Big Caps Turn to Shine February 14, 2018
Given the lacklustre performance of the Malaysia small-cap segment recently, we would like to share with investors our thoughts on the local bourses, and why we think investors may find more values from the large-cap segment moving forward.
Author : Jerry Lee Chee Yeong

Big Caps' Turn to Shine

Ever since our call on the local small cap early last year, it posted respectable performance in 2017, with the FBMSC Index delivering more than 18%, outperforming the FBMKLCI Index. During the previous small-cap write-up, we mentioned that one of the drivers for the small cap companies was the improving economic growth where the performance of small cap stock has a positive correlation with the economic condition. However, moving into 2018, despite the expectation of continuing synchronized global economic growth, we foresee a dimmer outlook for the Malaysia small cap companies in comparison with their larger counterparts. As such, in this article, we would like to discuss what are the factors that could potentially hinder the growth of the local smaller companies in 2018.

Strengthening Ringgit

After being the second best performing currency in Asia last year, strengthening more than 10% against US Dollar, Ringgit has emerged as one of the strongest currencies in Asia on year-to-date basis as of 9th February 2018 (see figure 1).
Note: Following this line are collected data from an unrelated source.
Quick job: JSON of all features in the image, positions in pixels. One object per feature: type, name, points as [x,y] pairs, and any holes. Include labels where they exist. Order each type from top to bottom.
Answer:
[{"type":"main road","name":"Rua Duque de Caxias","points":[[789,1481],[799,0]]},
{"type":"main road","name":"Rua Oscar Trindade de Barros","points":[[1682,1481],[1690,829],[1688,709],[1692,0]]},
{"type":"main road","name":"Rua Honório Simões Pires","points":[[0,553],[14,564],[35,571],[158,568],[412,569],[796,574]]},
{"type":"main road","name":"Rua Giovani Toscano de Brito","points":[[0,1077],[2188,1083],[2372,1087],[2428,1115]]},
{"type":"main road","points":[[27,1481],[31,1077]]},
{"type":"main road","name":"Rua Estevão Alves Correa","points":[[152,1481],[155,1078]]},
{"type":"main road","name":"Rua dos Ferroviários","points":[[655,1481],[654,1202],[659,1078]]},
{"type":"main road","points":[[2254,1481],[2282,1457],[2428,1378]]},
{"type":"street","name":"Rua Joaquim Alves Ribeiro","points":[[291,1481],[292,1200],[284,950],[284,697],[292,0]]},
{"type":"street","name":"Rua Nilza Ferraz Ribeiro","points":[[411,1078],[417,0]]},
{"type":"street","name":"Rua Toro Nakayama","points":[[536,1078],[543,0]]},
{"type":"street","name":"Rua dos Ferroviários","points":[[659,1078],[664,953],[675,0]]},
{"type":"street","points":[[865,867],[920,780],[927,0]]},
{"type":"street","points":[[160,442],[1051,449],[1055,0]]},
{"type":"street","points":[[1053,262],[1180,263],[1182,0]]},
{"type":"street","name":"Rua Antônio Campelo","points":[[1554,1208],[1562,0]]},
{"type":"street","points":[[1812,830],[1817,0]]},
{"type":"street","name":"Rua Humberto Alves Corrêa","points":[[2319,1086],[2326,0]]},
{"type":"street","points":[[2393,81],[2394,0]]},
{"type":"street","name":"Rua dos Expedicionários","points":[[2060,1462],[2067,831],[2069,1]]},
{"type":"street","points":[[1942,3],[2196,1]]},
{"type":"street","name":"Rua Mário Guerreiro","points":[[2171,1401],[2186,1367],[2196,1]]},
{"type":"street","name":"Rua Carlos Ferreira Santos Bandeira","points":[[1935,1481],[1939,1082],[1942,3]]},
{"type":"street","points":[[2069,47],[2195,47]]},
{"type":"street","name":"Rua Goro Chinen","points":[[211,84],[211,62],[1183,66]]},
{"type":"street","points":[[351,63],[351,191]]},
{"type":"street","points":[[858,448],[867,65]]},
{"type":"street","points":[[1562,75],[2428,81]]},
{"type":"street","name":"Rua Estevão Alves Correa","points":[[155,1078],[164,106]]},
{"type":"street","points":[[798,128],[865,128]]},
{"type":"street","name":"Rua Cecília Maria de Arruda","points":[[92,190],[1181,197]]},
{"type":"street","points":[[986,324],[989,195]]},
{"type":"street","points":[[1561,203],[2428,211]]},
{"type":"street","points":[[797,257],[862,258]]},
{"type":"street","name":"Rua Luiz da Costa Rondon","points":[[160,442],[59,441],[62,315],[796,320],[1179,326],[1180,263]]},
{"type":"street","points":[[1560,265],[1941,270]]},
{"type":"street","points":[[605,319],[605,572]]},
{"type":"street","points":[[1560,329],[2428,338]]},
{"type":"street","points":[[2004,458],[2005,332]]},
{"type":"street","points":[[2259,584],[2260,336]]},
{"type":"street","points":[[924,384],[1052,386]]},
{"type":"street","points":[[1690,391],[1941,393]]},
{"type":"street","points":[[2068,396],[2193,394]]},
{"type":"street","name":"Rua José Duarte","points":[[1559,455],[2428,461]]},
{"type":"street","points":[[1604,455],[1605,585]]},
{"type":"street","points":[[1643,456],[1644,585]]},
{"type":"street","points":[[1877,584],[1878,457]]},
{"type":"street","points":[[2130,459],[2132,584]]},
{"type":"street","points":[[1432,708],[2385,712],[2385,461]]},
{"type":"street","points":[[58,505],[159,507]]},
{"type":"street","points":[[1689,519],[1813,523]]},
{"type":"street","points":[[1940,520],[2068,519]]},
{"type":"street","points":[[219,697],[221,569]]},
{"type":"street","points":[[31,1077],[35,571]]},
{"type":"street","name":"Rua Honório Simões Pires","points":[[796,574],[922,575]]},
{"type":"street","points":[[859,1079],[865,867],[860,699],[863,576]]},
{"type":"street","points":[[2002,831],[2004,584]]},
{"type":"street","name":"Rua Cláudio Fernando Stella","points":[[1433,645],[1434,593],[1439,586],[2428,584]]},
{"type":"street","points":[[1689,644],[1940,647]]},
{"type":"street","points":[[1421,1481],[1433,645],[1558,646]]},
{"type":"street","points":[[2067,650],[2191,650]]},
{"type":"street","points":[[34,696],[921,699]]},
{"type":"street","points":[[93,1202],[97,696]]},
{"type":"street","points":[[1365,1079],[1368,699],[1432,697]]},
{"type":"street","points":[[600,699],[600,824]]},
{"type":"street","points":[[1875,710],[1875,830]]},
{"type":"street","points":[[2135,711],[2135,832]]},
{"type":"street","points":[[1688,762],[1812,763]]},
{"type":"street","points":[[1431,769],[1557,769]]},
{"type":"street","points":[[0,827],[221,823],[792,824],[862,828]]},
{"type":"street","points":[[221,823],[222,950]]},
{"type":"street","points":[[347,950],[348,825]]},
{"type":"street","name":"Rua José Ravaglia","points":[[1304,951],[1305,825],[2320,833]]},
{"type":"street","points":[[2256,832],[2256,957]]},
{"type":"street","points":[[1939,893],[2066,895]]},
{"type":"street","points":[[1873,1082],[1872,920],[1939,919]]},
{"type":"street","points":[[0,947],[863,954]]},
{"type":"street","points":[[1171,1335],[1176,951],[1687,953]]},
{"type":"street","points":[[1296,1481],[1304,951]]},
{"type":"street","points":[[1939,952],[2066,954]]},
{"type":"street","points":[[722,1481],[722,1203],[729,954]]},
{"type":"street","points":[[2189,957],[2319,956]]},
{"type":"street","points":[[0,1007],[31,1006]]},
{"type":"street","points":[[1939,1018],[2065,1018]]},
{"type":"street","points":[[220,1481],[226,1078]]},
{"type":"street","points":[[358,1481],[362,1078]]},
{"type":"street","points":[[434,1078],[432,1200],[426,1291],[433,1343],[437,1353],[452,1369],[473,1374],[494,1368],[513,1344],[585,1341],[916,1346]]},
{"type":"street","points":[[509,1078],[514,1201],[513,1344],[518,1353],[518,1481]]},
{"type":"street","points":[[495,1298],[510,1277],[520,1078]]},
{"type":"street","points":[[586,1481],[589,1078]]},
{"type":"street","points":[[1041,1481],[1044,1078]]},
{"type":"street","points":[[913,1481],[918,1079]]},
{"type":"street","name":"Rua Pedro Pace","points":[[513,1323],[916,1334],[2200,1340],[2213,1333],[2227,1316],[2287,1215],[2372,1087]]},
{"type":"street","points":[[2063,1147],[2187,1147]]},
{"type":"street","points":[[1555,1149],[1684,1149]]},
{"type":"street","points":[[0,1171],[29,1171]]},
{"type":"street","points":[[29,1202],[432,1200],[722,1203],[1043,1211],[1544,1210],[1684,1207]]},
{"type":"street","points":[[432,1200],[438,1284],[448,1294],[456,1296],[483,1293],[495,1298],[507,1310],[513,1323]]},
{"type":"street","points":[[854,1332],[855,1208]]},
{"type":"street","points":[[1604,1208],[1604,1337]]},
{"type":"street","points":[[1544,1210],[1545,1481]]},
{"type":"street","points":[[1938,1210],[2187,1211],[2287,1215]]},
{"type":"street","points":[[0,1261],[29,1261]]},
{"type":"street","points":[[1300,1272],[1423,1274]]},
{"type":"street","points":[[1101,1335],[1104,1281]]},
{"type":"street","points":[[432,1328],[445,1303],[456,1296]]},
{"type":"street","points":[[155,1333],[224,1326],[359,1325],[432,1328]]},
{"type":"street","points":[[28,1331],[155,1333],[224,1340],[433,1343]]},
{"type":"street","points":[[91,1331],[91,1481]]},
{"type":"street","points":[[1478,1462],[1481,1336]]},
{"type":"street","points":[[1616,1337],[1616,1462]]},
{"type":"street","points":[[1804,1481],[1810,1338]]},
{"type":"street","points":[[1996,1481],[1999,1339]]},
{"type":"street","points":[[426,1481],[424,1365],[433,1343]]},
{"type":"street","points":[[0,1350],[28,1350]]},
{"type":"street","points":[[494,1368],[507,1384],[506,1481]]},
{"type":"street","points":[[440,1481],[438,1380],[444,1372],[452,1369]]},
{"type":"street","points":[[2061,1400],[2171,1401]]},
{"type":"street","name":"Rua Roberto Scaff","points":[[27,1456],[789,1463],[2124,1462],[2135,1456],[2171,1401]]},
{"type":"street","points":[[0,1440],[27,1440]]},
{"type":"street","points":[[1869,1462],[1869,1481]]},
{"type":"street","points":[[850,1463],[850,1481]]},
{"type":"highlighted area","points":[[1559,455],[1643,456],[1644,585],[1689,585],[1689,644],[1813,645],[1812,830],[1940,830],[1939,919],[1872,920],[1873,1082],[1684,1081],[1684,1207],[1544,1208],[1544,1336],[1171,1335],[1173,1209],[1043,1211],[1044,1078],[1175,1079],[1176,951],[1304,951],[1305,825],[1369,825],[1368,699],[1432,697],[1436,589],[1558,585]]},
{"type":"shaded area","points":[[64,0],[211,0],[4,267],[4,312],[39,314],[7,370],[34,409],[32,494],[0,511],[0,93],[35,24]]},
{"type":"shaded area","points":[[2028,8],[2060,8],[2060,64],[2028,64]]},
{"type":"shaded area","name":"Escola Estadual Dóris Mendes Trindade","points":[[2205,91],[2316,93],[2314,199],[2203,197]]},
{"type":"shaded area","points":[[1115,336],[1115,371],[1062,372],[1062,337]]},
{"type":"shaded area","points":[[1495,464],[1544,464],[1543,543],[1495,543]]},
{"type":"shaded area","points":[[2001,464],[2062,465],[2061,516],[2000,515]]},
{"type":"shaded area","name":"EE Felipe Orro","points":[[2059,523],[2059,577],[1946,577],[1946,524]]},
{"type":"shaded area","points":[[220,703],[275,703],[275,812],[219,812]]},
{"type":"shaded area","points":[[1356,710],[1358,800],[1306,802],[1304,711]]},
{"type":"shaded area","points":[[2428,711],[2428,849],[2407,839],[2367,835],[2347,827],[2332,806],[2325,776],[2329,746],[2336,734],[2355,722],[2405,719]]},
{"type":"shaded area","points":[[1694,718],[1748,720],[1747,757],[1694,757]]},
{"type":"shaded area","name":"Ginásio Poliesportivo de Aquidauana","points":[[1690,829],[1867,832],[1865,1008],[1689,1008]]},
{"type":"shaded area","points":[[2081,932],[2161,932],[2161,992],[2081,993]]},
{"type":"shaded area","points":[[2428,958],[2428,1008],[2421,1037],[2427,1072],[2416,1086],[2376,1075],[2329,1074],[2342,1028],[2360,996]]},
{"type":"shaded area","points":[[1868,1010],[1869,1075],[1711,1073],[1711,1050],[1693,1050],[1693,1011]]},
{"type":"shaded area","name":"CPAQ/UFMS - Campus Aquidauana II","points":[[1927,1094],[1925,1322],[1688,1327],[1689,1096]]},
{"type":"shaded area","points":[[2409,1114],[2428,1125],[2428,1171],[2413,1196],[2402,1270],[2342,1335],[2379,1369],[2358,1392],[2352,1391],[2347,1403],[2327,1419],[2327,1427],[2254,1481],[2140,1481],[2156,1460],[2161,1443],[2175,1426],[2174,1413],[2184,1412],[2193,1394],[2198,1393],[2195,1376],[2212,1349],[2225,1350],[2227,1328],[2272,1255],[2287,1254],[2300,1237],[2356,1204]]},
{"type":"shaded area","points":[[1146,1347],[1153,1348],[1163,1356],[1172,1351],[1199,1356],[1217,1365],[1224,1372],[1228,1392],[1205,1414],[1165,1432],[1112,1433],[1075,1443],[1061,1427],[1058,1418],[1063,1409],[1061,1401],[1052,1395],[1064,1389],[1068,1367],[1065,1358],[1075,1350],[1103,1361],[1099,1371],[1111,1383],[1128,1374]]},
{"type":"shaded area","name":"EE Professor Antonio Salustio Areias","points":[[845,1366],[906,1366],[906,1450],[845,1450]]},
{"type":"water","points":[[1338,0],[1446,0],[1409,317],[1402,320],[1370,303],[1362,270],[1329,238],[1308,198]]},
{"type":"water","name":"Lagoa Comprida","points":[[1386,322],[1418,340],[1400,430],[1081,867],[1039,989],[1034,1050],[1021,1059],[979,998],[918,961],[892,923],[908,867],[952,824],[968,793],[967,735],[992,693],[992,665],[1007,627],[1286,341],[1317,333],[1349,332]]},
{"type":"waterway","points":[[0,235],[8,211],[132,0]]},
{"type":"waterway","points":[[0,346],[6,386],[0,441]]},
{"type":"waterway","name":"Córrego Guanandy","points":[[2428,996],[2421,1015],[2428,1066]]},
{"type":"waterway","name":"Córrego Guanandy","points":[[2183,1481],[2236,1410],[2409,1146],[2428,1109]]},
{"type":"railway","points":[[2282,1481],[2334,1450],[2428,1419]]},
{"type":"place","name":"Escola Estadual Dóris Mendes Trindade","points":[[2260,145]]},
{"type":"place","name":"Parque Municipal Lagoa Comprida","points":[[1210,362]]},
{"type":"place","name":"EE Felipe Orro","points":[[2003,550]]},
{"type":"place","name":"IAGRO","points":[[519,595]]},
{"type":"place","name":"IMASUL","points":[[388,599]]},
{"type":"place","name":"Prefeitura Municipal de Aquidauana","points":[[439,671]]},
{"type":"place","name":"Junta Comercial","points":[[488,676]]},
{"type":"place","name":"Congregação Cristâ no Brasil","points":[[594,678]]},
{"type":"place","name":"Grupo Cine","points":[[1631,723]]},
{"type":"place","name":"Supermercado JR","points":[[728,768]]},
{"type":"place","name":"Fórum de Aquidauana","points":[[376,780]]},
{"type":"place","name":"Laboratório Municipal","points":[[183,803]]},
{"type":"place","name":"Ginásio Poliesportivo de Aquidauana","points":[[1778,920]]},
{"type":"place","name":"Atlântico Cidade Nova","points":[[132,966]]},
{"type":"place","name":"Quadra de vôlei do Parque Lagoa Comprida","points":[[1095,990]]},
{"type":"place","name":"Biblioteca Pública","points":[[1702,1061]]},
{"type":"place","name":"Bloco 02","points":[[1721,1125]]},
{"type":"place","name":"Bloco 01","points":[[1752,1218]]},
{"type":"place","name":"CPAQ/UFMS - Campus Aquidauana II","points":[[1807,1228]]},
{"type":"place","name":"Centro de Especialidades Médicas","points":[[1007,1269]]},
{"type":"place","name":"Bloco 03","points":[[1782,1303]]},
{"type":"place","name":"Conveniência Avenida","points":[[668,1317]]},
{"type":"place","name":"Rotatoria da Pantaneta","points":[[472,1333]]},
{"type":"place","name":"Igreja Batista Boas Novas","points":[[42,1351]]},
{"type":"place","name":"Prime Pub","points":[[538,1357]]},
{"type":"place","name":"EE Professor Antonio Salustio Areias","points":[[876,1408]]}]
For most of the Malaysians, the appreciation of Ringgit is something worth celebrating. However, as the old saying goes, “every coin has two sides”, when one is celebrating on the appreciation of Ringgit, the others would have been hurting by the strong Ringgit – exporters. Within the mid to small cap space, we saw plenty of the companies fall under the exporting category especially for best performing sector in 2017 – Technology and Semiconductor sector as well as some other sectors like the rubber glove and furniture sector.

Figure 1: YTD Currency Performance

Even if we assume that the Ringgit to stabilize at the current level (RM3.90 against USD), we would see an appreciation of close to 10% for the Malaysia Ringgit on year-on-year basis in 2018. In fact, the stronger Ringgit poises to contribute to the decline in profits for the exporters and hinder the earnings growth of these players.

Escalating Foreign Fund Flow

As of 2nd February 2018, Malaysia equity market posted 5 consecutive weeks of foreign fund inflow, with the foreign investors buying up to US $911.2 million on year-to-date basis. In comparison with the same period a year ago, the YTD foreign fund inflow has grown by close to 12 times of the amount registered in 2017.

In fact, the rapidly rising foreign fund inflow is a reflection of the improving fundamental for the local economy and the recovering corporate earnings. Another factor that would boost the foreign fund inflow is the undervaluation of the Ringgit. Reason being, if Ringgit were to further appreciate moving forward, it would translate into higher total return for the foreign investors due to the currency translation gain. Hence, the better economic fundamental coupled with the potential upside for Ringgit would be a strong catalyst for the inflow of foreign fund.

The return of foreign fund into the local equity market has renewed the buying interest in big-caps stocks which subsequently led to the outperformance of the big caps against the small caps on year-to-date basis (see figure 2). We foresee the continuing foreign fund inflow to lift the performance of the big-cap segment as the foreign investors will usually focus on those big-cap companies that they are more familiar with.

Figure 2: FBMKLCI vs FBMSC Index

Increasing Volatility in 2018

Unlike last year, where we experienced a year of low volatility in the global equity market, this year, we might be seeing increasing volatility due to the reducing excess liquidity in the financial market as we expect more central banks to follow the footstep of Fed to move toward normalization of monetary policy.

As such, investors might find it even tougher to handpick small cap companies during this rising volatility environment especially after 3 years of outperformance against the big-cap segment which lifted the valuation of small cap companies to a relatively higher level.


All in all, after moving into 2018, we believe the prospect for the big-cap companies looks brighter than the small cap companies given the abovementioned factors. For investors who shared the same view with us, they can consider our all-time favorite local equity fund – Kenanga Growth Fund.

However, despite being positive on the big-cap segment, we believe that the strong macroeconomic outlook is likely to support the earnings growth for small cap stocks. Hence, investors should not completely ignore the small cap companies which are able to provide investors with the growth element. For growth seeking investors, they can look into Eastspring Investment Small-Cap Fund or Eastspring Investment Islamic Small-Cap Fund.